Digital maturity is a 10-year journey with huge upside potential and, while we all need to play a role in making it happen, persistence and patience will be key, says Dr Jonathan Bloor
Matt Hancock is clearly not going to back off in his promise to “double down on the tech agenda and bring the NHS into the 21st century”. He has announced a new ‘Digital Aspirant’ programme to support NHS providers and hit out at “the people who think my obsession with tech is a load of old blockchain”.
This decision to double down was probably a difficult one politically. Still smarting from the National IT programme failure, HM Treasury would have asked some difficult questions this time round. And it shows some determination to take this decision in the face of increasingly desperate cries from the wider NHS for more staff.
Was this a good decision?
The NHS long-term plan sets out a vision for a sustainable, personalised, predictive and research-focused health service. This is very difficult to deliver when key clinical processes remain on paper.
The NHS has a unique position globally by being the custodian of longitudinal health and social care data for the majority of its citizens. Post-Brexit, we need to cement our place as a world leader in healthcare delivery, innovation, research and life sciences. To succeed, we must bring the acute sector up to the level of primary care digitisation.
To start with, what we do know:
We know that if you get the workflow right, then digitising clinical processes is both possible and improves care. Primary care, eObservations and ePrescribing are good examples.
Post-Brexit, we need to cement our place as a world leader in healthcare delivery, innovation, research and life sciences. To succeed, we must bring the acute sector up to the level of primary care digitisation
The data is then available for continuous improvement and research. An evidence-based project at the Nuffield Trust is using eObservations data to help inform national policy on the potential for safely reducing patients’ length of stay, for example, Alder Hey is using vital signs data in pioneering work identifying early warning signs of deterioration in children.
We also know that over-prescription from the centre doesn’t work. However, despite good evidence of clinical effectiveness, there remains unwarranted variation in the adoption of clinical systems across the NHS. This unwarranted variation is, quite rightly, what the Digital Aspirant programme is looking to address.

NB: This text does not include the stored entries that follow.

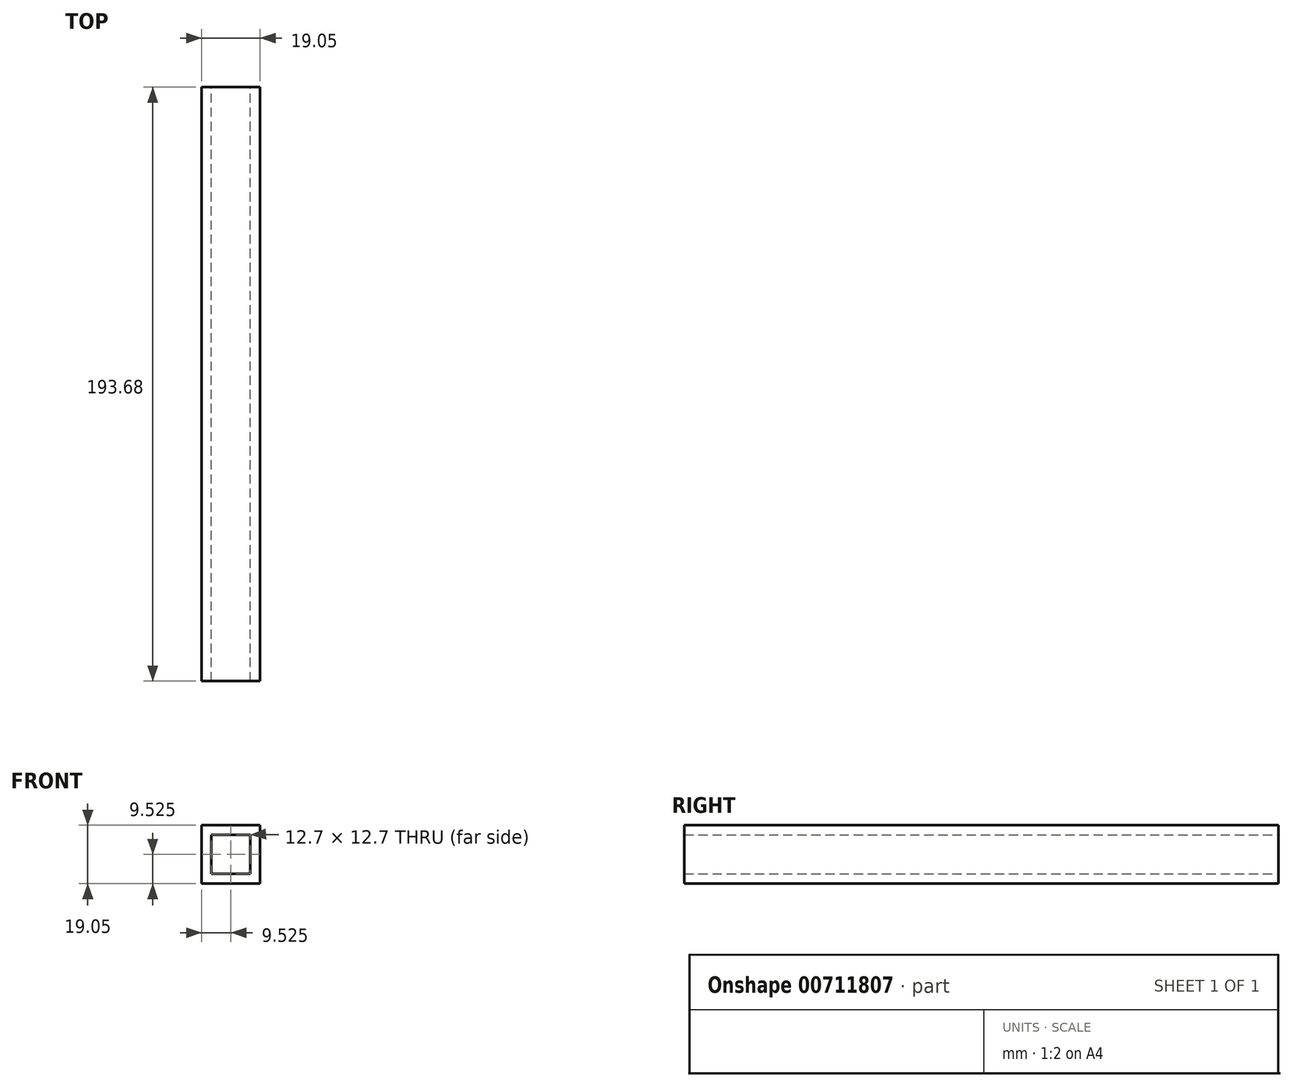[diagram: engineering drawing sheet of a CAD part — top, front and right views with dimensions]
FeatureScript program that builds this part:
annotation { "Feature Type Name" : "Feature", "Feature Type Description" : "" }
export const myFeature = defineFeature(function(context is Context, id is Id, definition is map)
    precondition{}
    {
        {
            var Q0;
            Q0=qCreatedBy(makeId("Front.planeOp"),FACE);
            var sketch = newSketch(context, id + "F0", { "sketchPlane" : qUnion([Q0])});
            skLineSegment(sketch, "E0.bottom", {"start": v(0, 0) * mm, "end": v(19.05, 0) * mm});
            skLineSegment(sketch, "E0.top", {"start": v(0, 19.05) * mm, "end": v(19.05, 19.05) * mm});
            skLineSegment(sketch, "E0.left", {"start": v(0, 0) * mm, "end": v(0, 19.05) * mm});
            skLineSegment(sketch, "E0.right", {"start": v(19.05, 0) * mm, "end": v(19.05, 19.05) * mm});
            skLineSegment(sketch, "E1.bottom", {"start": v(3.17, 3.18) * mm, "end": v(15.88, 3.18) * mm});
            skLineSegment(sketch, "E1.top", {"start": v(3.17, 15.88) * mm, "end": v(15.88, 15.88) * mm});
            skLineSegment(sketch, "E1.left", {"start": v(3.17, 3.18) * mm, "end": v(3.17, 15.88) * mm});
            skLineSegment(sketch, "E1.right", {"start": v(15.88, 3.18) * mm, "end": v(15.88, 15.88) * mm});
            skSolve(sketch);
        }
        {
            var Q0;
            Q0 = qSketchRegion(id + "F0", true);
            extrude(context, id + "F1", {"entities" : qUnion([Q0]), "depth" : 193.67 * mm, "offsetDistance" : 25.4 * mm});
        }
    });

Many of the challenges bringing 21st century tech to the NHS have mirrored the broader challenges facing the service. These include funding, safety, lack of integration, value for money, evidence of clinical effectiveness and lack of digital leadership.
Why is there hope?
There is hope that things will be different this time because many of these issues are being addressed.
We have had a period of sustained funding.
There is a big drive to professionalise health informatics in the UK and have CIO/CCIO representation on every NHS board. The Digital Academy, CHIME and the UK Faculty of Health Informatics are all playing an important new role.
There is wide-reaching progress on standards being driven by NHSX.
National Institute of Health and Care Excellence has published an evidence standards framework for digital health technologies and the NHS App library is now established.
New clinical safety standards for the development and implementation of Health IT are mandatory. Software as a medical device regulation is overseen by the MHRA and we are shortly adopting the new EU Medical Device Regulation.
There is a healthier balance between local initiatives and specific national projects like NHS Login and the National Record Locator Service.
Many of the challenges bringing 21st century tech to the NHS have mirrored the broader challenges facing the service. These include funding, safety, lack of integration, value for money, evidence of clinical effectiveness and lack of digital leadership
Why we need to be cautious
When money becomes available, we need to spend it wisely. This means focusing on the desired outcomes, not the technology itself.
We will only know we are getting value if we measure the benefits and outcomes. Very few NHS organisations do this.
We need to learn from our own previous mistakes like the IT programme and Care.data, particularly in terms of how we handle data. Public trust is essential.
We need to learn from the mistakes others have made. On paper, the US has good provider digital maturity, but this appears to be the leading contributory factor in physician burnout. We have the opportunity NOT to repeat these mistakes.
We must be patient and not set unrealistic timelines. Getting the basics right is a necessary precursor to the promise of population health and artificial intelligence.
Digital transformation in healthcare is hard due to the complexity of clinical workflow and the safety-critical and regulatory environment that software is deployed in. We do need to recognise this – if it was easy, it would already have been done.
It does feel like we are doing the right things now, with a focus on safety, effectiveness, speed and workflow. We also need persistence and patience – digital maturity is a 10-year journey with huge upside potential. We all need to play a role in making it happen.